Reger’in aşırı modülatif ve kromatik karman çorman besteleri (bkz: Op. 45, Op. 57 ve Op. 73), Karg-elert’in genişletilmiş akorlarla ve uyumsuz seslerle donattığı armonyum parçaları, Villa-lobos’un Bachianas Brasileiras serisi, Florent Schmitt’in esrarengiz ritmik kümeleri.. Bunların hepsi yine anlaşılmayan ve uzak durulan fenomenlerdir.

Bu saydığım bestelerdeki müzikal birikim de yine oldukça yüksek seviyelerdedir ve yine bu yüzden bu müzikal parçalardan zevk almak kolay değildir.

Ben de 13 yaşımda iken György Ligeti dinlediğimde “bu ne saçmalık” demiştim. Daha sonraki günlerde aynı parçaları (Atmosfer, 13. Etüt “Şeytan Merdiveni”) bir kaç sefer dinlediğimde oldukça eğlenceli ve heyecan verici müzikler oldukları kanısına varmıştım.

Aynısını Schönberg’in piyano süiti ve Boulez’in 2. piyano sonatı için de söyleyebilirim. Bu müzikler ilk dinlediğim seferlerde beni entelektüel olarak zorlamış olsalarda bir kaç kere dinleyince tam benim zevkime uygun olduklarını, hatta duygu alemimdeki bir boşluğun kapatıldığını hissettim.

Burada şunu görmeliyiz: Bu parçaları bir kaç kere dinleyen ortalama zekada biri rahatlıkla bu parçalardaki matematiksel boyutu kavrayabilir ve sonrasında da bu müziğin hoşuna gidip gitmediğine karar verebilir. Tabii bu sefer elemenin de elemesini yapmış oluruz fakat bu fenomeni klasik müziğe girerek kabul etmiştik zaten.

Şu anda favori müzikal dönemimin erken 20. yüzyıl olduğunu söyleyebilirim. Çünkü bu dönemde gerçekten çok seçkin müzikal lezzetler bulunmaktadır. Max Reger, Samuil Feinberg, Alexander Scriabin, Nikolai Roslavets, Leopold Godowsky, Heitor Villa-lobos, Karol Szymanowski, Florent Schmitt, Nikolai Medtner, Nikos Skalkottas vb. bestecilerin hepsi bu döneme aittir. Bunların yanında orta ve geç 20. yüzyılın büyük bestecilerini de büyük bir zevkle dinliyorum ve takdir ediyorum: Pierre Boulez, Olivier Messiaen, György Ligeti, Alexandre Tansman, Karlheinz Stockhausen, Iannis Xenakis, İlhan Baran, Adnan Saygun, biraz daha geleneksel tarafta olan Nikolai Kapustin..

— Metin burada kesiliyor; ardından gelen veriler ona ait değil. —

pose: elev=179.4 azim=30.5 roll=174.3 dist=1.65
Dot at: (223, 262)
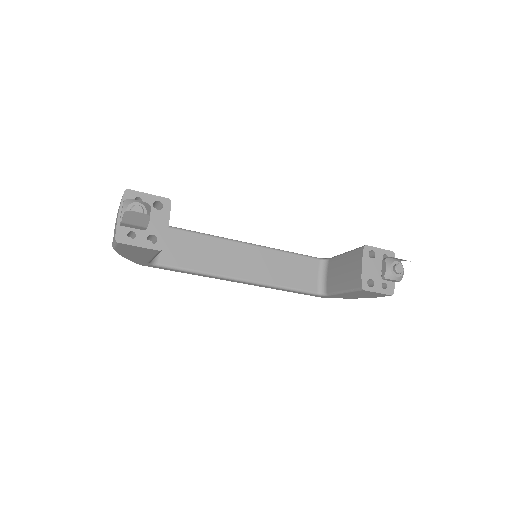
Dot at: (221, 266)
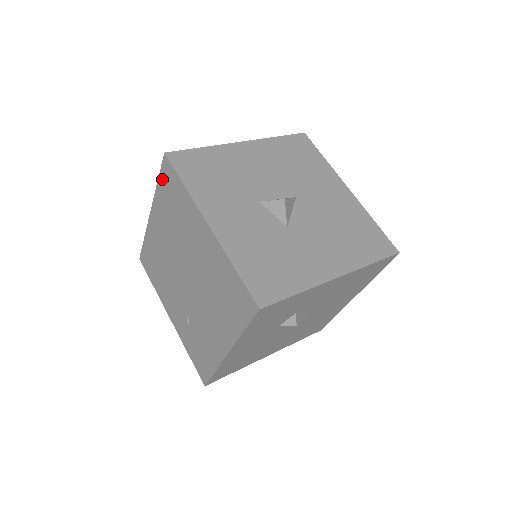
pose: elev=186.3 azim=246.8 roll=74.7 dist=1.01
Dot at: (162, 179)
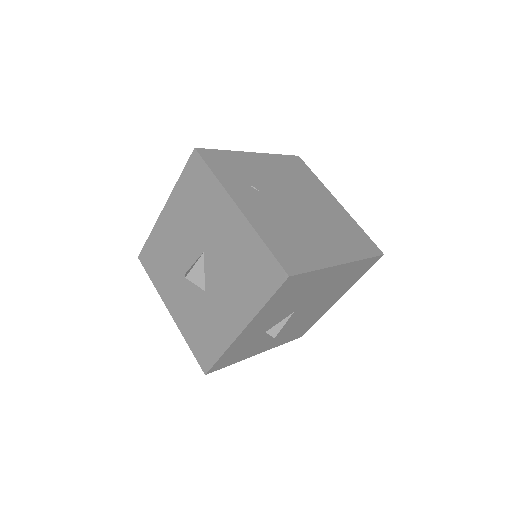
Dot at: occluded
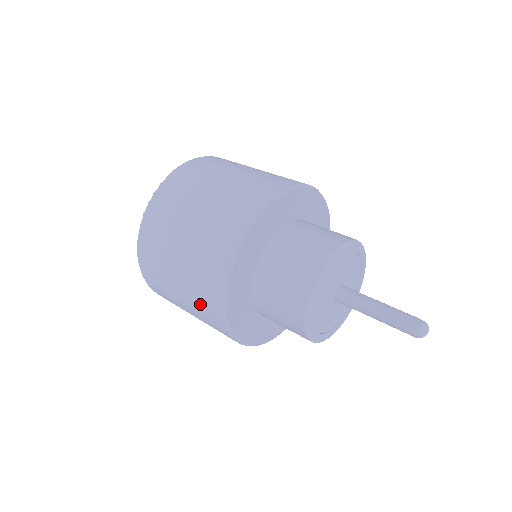
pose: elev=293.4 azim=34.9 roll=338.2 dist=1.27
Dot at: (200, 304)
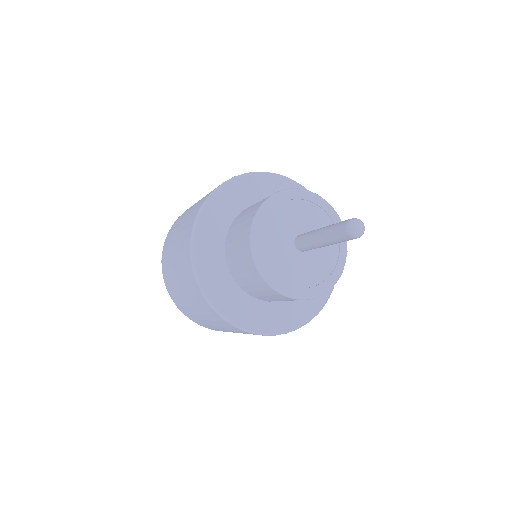
Dot at: (182, 244)
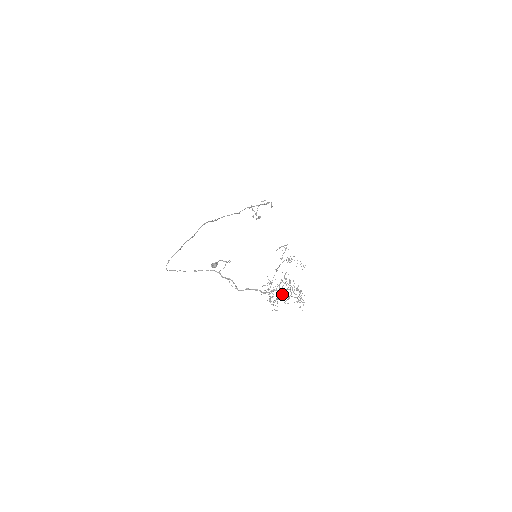
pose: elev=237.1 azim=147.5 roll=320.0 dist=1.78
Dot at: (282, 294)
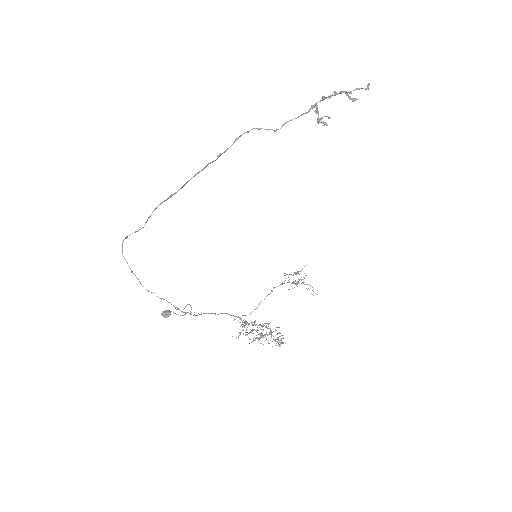
Dot at: occluded
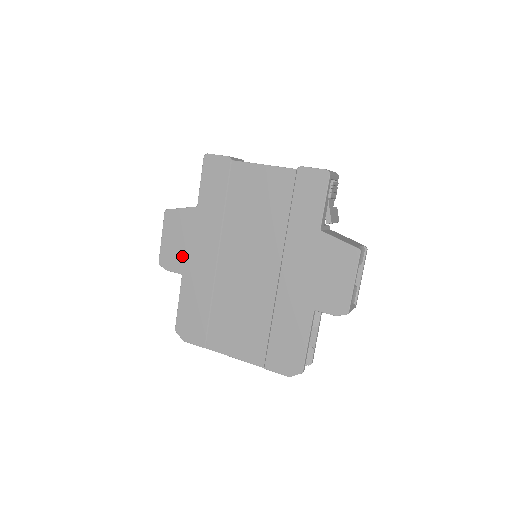
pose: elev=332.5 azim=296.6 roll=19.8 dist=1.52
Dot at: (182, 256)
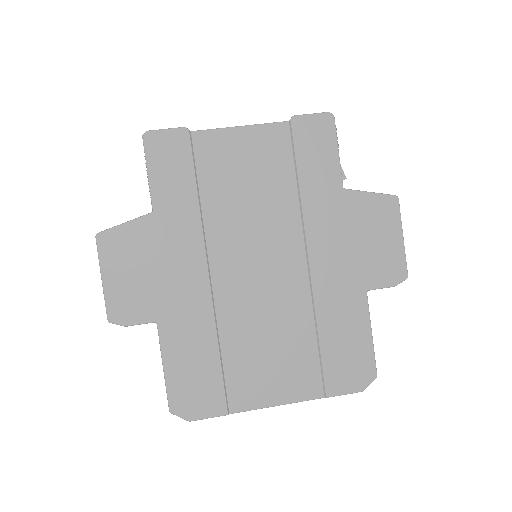
Dot at: (149, 294)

20. yüzyılın dinleyici kitlesinden bazı bireylerin bu müziği en elit ve objektif olarak başarılı müzik olarak görmesine dediğim her şeye rağmen katlanamıyorum. Bu çok yanlış bir bakış açısı, yukarıda da söylediğim gibi bu müzik her ne kadar entelektüel açıdan daha zorlayıcı olsa da bu onu diğer müziklerden daha “iyi” veya başarılı yapmıyor.

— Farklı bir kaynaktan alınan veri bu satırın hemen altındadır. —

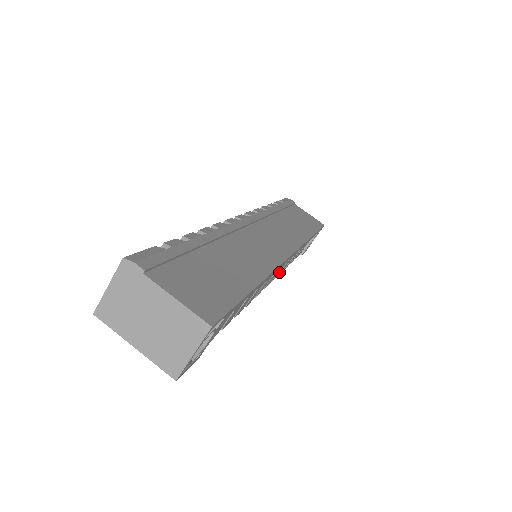
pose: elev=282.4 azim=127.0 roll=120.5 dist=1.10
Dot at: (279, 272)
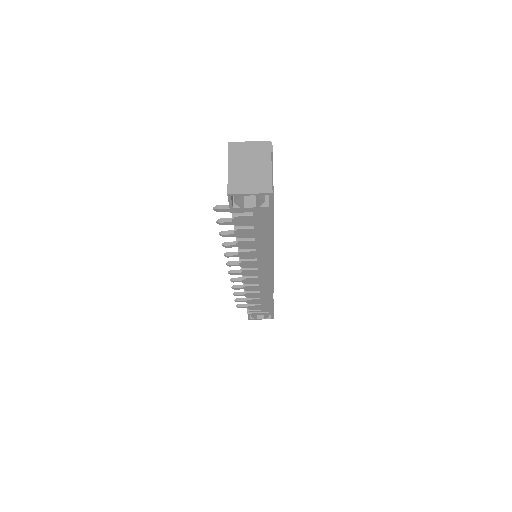
Dot at: (249, 282)
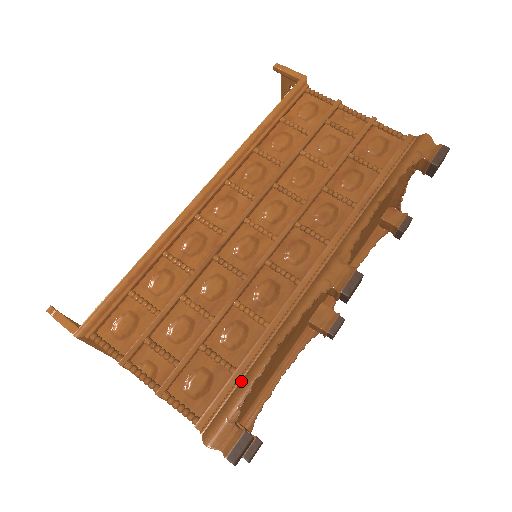
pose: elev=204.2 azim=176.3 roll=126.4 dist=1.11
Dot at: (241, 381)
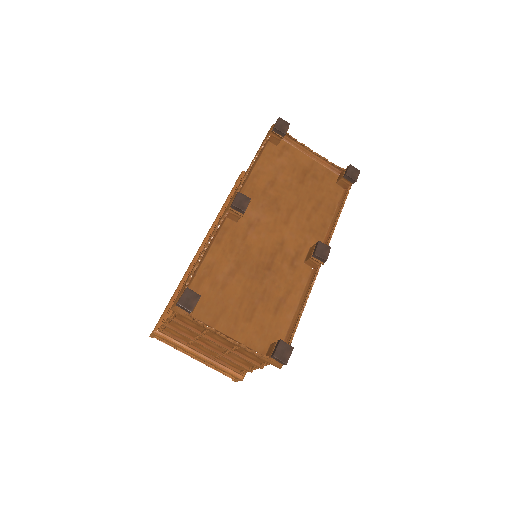
Dot at: occluded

Yazının başında da dediğim gibi, müzik dinlememizin tek sebebi sevmemiz. Her ne kadar bu besteler entelektüel açıdan daha zorlayıcı olsa da bu klasik müziğin geneli için geçerli ve bu da bu besteleri ne daha başarılı ne de daha başarısız yapar.

Bu tarz bir estetik oluşuma bu denli bir statüyü yükleyen ve sonrasında da bu müziği dinlemeyenleri küçümseyen küstah insanları kınıyorum.